== GIVEN RECORDS
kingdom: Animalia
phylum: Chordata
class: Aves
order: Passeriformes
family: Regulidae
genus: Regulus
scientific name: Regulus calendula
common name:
====
== GIVEN RECORDS
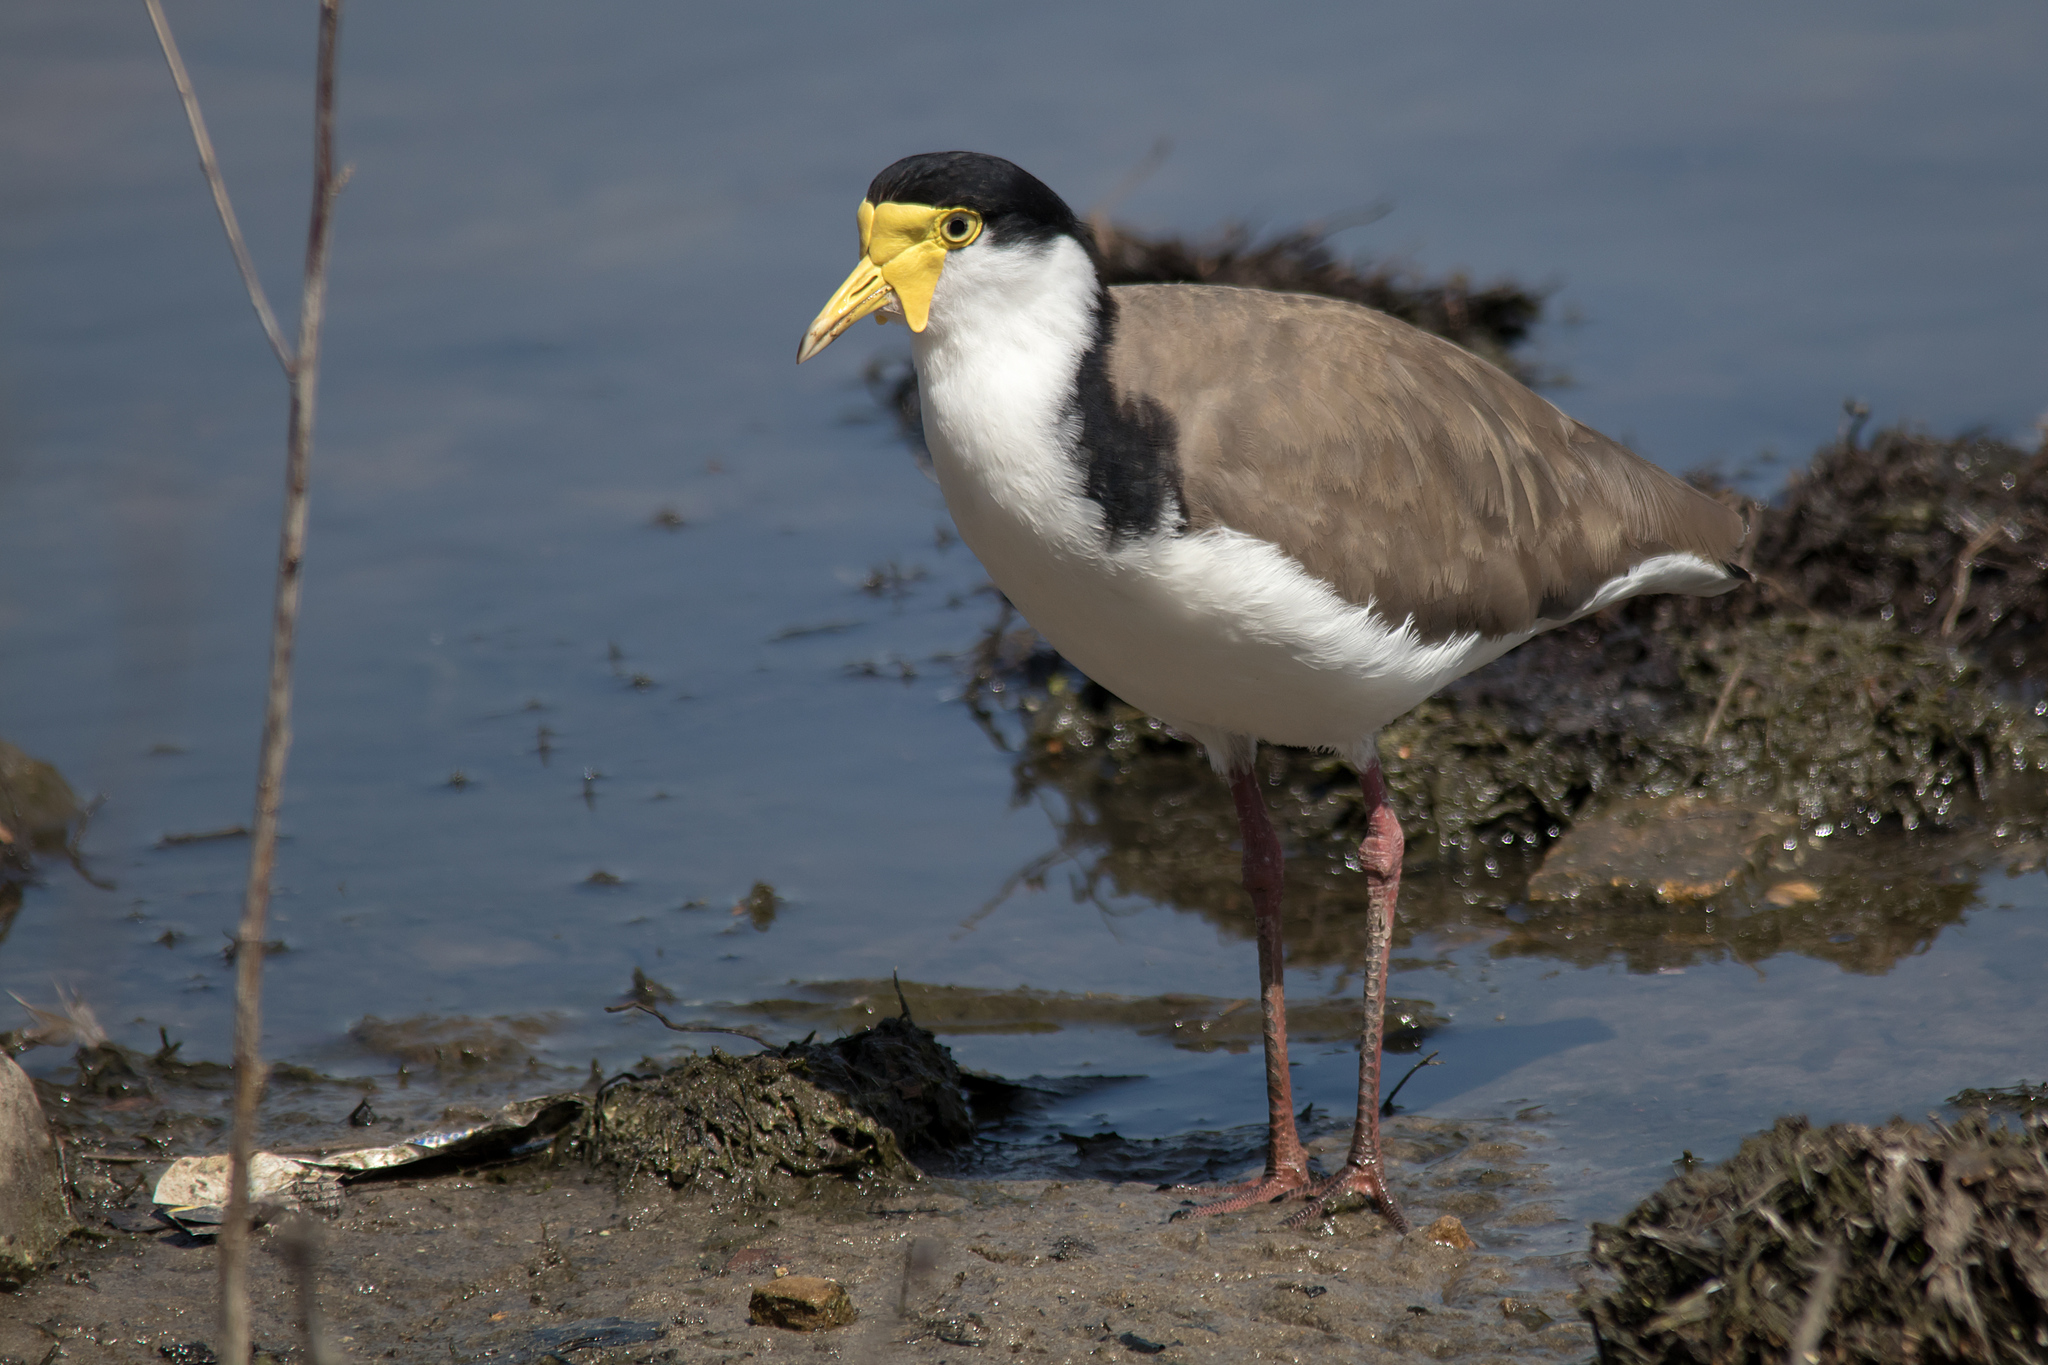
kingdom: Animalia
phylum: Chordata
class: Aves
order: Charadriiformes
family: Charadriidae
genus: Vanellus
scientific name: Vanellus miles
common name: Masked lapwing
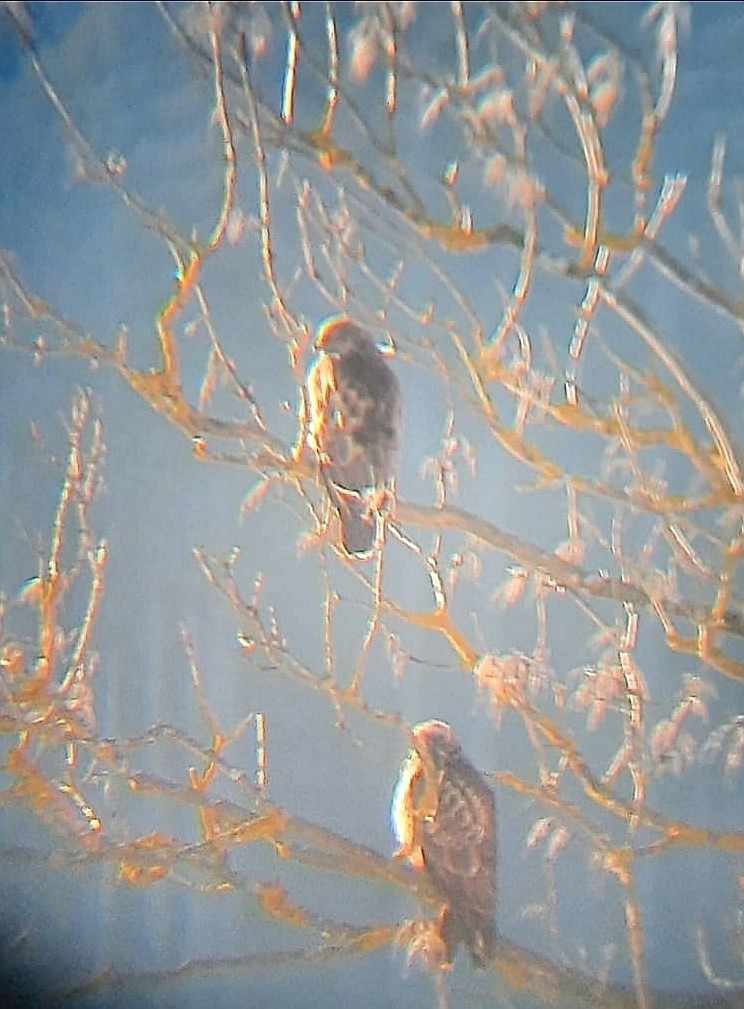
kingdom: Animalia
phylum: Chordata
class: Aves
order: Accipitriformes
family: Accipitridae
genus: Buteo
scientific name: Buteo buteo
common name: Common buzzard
====
EXERCISE REQUIREMENTS :: Pick out each line in the records above that contains the string "name", and copy those lines. Case counts when matching.

TASK OUTPUT ::
scientific name: Regulus calendula
common name:
scientific name: Vanellus miles
common name: Masked lapwing
scientific name: Buteo buteo
common name: Common buzzard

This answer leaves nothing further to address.